- **Texte étudié**
--*--

Un responsable des systèmes de gestion des RH résume ainsi l’état des lieux : « Un cap technologique a été franchi ces derniers mois après des années où l’humain a subi l’outil informatique en devant se conformer à ses particularités. Aujourd’hui, on est entré dans une nouvelle ère où la technologie est suffisamment avancée et accessible de façon plus naturelle voire invisible ; et donc elle joue un rôle de soutien, elle nous permet de revenir à des modes de fonctionnement plus humains. »

Priorité à une vie personnelle et professionnelle épanouie 

 

CÉCILE PASDELOUP, DIRECTRICE DU DÉVELOPPEMENT RH À LA POSTE

 

Ce qui a changé depuis la pandémie de Covid ? Il y a eu une prise de conscience que la vie est précieuse, estime Cécile Pasdeloup, directrice du développement RH du groupe La Poste (*).

--*--

- **Liste des données**
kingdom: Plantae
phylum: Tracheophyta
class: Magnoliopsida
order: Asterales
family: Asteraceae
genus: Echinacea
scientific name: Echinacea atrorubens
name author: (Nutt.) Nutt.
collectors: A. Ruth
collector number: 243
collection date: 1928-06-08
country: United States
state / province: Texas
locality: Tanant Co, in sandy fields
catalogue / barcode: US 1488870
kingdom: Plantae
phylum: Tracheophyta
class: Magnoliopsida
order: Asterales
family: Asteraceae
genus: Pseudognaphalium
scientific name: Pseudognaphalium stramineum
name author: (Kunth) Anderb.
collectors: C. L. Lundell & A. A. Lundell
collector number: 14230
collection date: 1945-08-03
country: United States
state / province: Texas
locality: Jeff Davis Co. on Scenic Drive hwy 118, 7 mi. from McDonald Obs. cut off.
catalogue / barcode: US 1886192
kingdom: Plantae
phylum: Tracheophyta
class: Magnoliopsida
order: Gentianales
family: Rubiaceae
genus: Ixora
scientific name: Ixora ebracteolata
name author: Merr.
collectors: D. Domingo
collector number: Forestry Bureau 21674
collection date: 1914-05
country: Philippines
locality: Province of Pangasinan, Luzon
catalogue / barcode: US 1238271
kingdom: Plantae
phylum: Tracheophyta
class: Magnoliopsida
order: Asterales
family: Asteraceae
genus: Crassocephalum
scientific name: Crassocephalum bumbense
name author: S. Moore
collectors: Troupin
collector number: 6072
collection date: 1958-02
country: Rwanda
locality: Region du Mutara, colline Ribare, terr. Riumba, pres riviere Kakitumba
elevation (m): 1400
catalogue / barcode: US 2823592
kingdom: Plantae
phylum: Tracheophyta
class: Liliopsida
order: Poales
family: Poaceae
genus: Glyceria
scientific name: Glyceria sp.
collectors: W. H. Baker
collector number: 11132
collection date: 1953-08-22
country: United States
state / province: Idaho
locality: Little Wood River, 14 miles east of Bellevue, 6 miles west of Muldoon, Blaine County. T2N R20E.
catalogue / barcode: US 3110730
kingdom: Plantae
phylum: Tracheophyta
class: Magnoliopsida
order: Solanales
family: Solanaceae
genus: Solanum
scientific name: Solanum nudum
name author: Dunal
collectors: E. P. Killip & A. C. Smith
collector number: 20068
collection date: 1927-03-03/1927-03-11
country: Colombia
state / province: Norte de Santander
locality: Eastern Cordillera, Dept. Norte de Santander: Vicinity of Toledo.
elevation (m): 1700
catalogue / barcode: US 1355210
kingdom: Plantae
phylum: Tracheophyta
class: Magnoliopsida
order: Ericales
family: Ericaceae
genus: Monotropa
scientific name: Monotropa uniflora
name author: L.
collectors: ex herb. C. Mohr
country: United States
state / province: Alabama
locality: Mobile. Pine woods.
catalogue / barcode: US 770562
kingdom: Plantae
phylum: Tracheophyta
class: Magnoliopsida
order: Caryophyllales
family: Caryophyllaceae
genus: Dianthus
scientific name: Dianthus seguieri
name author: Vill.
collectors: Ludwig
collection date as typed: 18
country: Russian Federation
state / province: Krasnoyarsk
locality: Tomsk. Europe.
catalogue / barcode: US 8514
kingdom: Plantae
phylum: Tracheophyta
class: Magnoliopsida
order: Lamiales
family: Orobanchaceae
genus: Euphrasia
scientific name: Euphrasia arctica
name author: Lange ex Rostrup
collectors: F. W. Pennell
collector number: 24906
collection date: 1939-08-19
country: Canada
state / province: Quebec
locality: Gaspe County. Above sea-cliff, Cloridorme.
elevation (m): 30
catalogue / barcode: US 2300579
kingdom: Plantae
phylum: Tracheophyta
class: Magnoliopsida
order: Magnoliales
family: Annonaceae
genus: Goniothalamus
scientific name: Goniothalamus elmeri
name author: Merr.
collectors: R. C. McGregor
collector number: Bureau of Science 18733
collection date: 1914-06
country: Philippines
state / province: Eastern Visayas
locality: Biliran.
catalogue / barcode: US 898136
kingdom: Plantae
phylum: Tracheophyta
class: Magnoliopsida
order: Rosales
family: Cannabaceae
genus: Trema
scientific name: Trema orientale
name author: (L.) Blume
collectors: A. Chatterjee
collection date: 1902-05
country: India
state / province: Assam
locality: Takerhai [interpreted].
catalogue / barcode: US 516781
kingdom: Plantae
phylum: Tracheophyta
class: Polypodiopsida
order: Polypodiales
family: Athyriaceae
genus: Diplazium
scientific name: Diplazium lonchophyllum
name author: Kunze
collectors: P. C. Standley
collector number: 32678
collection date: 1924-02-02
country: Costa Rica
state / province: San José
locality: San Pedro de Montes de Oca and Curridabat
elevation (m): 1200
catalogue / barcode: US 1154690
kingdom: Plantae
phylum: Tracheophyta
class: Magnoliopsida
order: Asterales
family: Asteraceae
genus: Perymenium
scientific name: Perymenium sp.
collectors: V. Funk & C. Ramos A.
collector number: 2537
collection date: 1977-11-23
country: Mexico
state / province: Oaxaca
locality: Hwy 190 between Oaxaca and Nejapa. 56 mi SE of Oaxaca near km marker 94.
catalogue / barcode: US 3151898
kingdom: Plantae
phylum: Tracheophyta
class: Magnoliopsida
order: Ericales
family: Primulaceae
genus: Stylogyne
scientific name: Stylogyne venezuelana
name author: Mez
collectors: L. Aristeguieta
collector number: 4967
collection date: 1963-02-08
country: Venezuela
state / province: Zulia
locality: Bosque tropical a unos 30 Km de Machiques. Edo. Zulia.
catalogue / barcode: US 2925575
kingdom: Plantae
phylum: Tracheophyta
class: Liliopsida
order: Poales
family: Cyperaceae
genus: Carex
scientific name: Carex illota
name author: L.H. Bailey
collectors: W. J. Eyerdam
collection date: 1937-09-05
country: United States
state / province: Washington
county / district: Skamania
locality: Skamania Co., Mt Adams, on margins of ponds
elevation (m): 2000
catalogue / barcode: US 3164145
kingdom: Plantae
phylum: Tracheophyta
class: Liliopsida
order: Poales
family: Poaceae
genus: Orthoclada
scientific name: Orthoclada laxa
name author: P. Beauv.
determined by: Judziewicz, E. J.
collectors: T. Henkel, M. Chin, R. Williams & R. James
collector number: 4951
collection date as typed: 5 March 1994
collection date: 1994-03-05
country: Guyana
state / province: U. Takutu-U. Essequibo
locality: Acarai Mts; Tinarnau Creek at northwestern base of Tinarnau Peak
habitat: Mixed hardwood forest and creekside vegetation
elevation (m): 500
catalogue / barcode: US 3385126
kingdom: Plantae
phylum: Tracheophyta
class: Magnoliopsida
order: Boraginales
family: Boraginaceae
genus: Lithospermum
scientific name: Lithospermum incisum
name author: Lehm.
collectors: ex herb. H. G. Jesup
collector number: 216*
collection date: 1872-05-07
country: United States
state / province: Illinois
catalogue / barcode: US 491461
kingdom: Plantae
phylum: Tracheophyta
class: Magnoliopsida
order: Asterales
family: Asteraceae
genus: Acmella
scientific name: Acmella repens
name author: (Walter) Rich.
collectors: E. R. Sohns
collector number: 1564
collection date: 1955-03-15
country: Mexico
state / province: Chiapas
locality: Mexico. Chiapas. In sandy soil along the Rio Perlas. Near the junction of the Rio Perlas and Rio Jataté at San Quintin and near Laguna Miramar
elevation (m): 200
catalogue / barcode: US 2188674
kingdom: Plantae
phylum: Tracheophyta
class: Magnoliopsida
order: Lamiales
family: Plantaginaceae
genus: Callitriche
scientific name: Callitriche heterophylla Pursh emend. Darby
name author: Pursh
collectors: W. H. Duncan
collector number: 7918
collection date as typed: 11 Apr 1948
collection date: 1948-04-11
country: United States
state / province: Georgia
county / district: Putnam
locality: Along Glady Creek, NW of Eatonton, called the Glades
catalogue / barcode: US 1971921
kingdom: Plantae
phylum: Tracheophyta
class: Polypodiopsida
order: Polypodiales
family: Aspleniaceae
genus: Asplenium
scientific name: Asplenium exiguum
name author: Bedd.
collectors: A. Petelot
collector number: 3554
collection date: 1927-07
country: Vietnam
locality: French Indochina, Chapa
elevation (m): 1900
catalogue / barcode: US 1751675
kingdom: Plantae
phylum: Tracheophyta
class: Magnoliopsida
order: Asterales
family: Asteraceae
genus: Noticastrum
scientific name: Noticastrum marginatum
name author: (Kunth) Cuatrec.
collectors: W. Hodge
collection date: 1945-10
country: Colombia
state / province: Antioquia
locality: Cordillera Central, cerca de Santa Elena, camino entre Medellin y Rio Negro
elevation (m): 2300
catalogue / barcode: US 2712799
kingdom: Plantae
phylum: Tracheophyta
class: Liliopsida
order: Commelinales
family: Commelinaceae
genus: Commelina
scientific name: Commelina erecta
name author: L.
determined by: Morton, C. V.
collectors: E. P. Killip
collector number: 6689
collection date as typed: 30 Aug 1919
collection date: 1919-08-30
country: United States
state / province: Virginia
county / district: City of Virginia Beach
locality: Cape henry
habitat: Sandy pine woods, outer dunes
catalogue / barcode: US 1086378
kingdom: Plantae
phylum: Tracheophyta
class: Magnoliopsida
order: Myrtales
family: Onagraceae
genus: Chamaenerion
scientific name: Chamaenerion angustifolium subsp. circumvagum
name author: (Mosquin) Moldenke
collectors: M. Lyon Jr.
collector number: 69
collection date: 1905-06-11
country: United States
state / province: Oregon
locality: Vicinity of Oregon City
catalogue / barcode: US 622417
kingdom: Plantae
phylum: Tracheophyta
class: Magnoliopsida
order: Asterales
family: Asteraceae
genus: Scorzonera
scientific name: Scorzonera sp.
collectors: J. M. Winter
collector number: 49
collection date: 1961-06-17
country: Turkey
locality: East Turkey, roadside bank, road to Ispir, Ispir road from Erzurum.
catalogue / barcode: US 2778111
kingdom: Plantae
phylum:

--*--

- **Actions demandées**
A) Répondez à ces questions sur le texte étudié :
(i) Selon le responsable des systèmes de gestion des RH, quel rôle la technologie joue-t-elle aujourd'hui ?
(ii) Quelle fonction Cécile Pasdeloup occupe-t-elle ?
(iii) D'après Cécile Pasdeloup, de quoi a-t-on pris conscience depuis la pandémie de Covid ?
B) Recopiez, s'il vous plaît, tout le passage du texte étudié qui va de « Un responsable des » jusqu'à « La Poste (*). ».

- **Résultats attendus**
A)
(i) Un rôle de soutien.
(ii) Directrice du développement RH du groupe La Poste.
(iii) Que la vie est précieuse.

B)
Un responsable des systèmes de gestion des RH résume ainsi l’état des lieux : « Un cap technologique a été franchi ces derniers mois après des années où l’humain a subi l’outil informatique en devant se conformer à ses particularités. Aujourd’hui, on est entré dans une nouvelle ère où la technologie est suffisamment avancée et accessible de façon plus naturelle voire invisible ; et donc elle joue un rôle de soutien, elle nous permet de revenir à des modes de fonctionnement plus humains. »

Priorité à une vie personnelle et professionnelle épanouie 

 

CÉCILE PASDELOUP, DIRECTRICE DU DÉVELOPPEMENT RH À LA POSTE

 

Ce qui a changé depuis la pandémie de Covid ? Il y a eu une prise de conscience que la vie est précieuse, estime Cécile Pasdeloup, directrice du développement RH du groupe La Poste (*).